- _TASK ITEM_
Return exactly the line that contains "Locate the lift" and all lines beneath it in the entries, through the very last one.

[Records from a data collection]
★ ★ ★ ★ ★
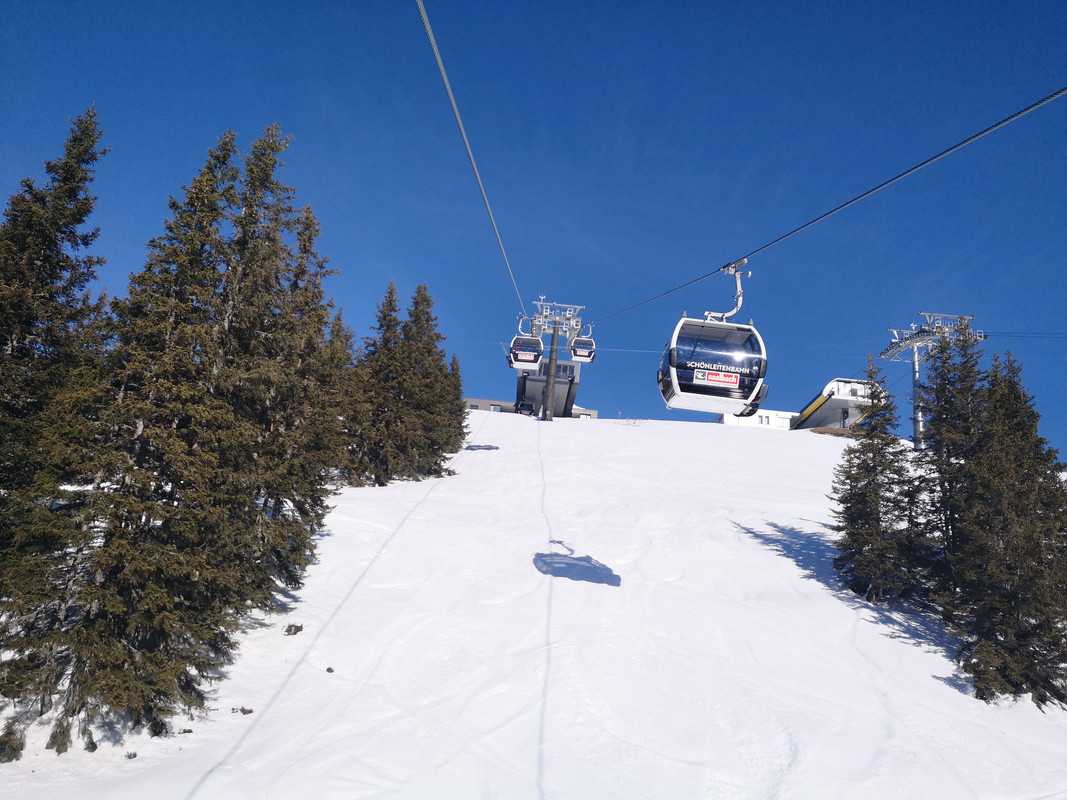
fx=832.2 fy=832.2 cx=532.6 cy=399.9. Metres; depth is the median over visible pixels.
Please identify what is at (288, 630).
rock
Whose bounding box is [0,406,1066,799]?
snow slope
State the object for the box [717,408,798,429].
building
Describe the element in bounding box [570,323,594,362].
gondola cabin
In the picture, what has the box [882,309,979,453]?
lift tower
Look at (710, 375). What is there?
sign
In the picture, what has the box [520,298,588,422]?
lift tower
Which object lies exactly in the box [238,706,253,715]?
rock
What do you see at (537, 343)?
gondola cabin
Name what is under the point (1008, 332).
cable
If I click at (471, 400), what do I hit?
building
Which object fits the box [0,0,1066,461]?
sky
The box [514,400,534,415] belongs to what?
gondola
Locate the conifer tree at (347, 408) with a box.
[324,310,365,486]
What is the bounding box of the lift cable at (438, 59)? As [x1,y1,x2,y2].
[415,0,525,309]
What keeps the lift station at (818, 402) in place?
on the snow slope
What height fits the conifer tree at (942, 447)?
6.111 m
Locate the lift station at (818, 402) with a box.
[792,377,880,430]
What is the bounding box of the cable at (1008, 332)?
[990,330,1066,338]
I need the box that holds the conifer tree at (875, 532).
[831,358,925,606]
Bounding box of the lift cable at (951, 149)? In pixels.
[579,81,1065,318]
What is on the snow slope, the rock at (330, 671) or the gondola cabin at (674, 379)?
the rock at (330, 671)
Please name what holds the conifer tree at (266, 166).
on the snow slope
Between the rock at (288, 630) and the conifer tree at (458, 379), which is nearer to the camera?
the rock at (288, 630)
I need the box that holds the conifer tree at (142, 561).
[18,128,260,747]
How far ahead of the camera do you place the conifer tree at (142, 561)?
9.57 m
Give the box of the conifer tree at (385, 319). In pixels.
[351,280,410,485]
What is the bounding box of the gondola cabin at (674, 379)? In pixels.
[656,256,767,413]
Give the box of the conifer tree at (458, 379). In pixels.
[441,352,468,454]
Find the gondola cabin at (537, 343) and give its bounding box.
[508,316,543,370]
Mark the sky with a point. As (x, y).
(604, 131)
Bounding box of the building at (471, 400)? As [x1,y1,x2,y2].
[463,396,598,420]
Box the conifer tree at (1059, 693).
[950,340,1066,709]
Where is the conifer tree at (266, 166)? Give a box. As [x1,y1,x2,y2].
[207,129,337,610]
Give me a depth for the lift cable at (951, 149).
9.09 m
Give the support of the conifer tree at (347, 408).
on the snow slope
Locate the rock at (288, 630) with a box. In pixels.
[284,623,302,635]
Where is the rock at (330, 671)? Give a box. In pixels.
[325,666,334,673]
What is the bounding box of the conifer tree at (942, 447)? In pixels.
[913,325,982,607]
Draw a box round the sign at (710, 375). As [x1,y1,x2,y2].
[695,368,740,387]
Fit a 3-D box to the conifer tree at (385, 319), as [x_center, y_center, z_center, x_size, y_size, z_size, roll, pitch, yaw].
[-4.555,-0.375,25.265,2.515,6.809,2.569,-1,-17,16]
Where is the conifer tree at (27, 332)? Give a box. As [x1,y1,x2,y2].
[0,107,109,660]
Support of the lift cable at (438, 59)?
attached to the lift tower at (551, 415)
★ ★ ★ ★ ★
- _TASK RESULT_
Locate the lift station at (818, 402) with a box.
[792,377,880,430]
What is the bounding box of the cable at (1008, 332)?
[990,330,1066,338]
I need the box that holds the conifer tree at (875, 532).
[831,358,925,606]
Bounding box of the lift cable at (951, 149)? In pixels.
[579,81,1065,318]
What is on the snow slope, the rock at (330, 671) or the gondola cabin at (674, 379)?
the rock at (330, 671)
Please name what holds the conifer tree at (266, 166).
on the snow slope
Between the rock at (288, 630) and the conifer tree at (458, 379), which is nearer to the camera?
the rock at (288, 630)
I need the box that holds the conifer tree at (142, 561).
[18,128,260,747]
How far ahead of the camera do you place the conifer tree at (142, 561)?
9.57 m
Give the box of the conifer tree at (385, 319). In pixels.
[351,280,410,485]
What is the bounding box of the gondola cabin at (674, 379)? In pixels.
[656,256,767,413]
Give the box of the conifer tree at (458, 379). In pixels.
[441,352,468,454]
Find the gondola cabin at (537, 343) and give its bounding box.
[508,316,543,370]
Mark the sky with a point. As (x, y).
(604, 131)
Bounding box of the building at (471, 400)? As [x1,y1,x2,y2].
[463,396,598,420]
Box the conifer tree at (1059, 693).
[950,340,1066,709]
Where is the conifer tree at (266, 166)? Give a box. As [x1,y1,x2,y2].
[207,129,337,610]
Give me a depth for the lift cable at (951, 149).
9.09 m
Give the support of the conifer tree at (347, 408).
on the snow slope
Locate the rock at (288, 630) with a box. In pixels.
[284,623,302,635]
Where is the rock at (330, 671)? Give a box. In pixels.
[325,666,334,673]
What is the bounding box of the conifer tree at (942, 447)? In pixels.
[913,325,982,607]
Draw a box round the sign at (710, 375). As [x1,y1,x2,y2].
[695,368,740,387]
Fit a 3-D box to the conifer tree at (385, 319), as [x_center, y_center, z_center, x_size, y_size, z_size, roll, pitch, yaw].
[-4.555,-0.375,25.265,2.515,6.809,2.569,-1,-17,16]
Where is the conifer tree at (27, 332)? Give a box. As [x1,y1,x2,y2].
[0,107,109,660]
Support of the lift cable at (438, 59)?
attached to the lift tower at (551, 415)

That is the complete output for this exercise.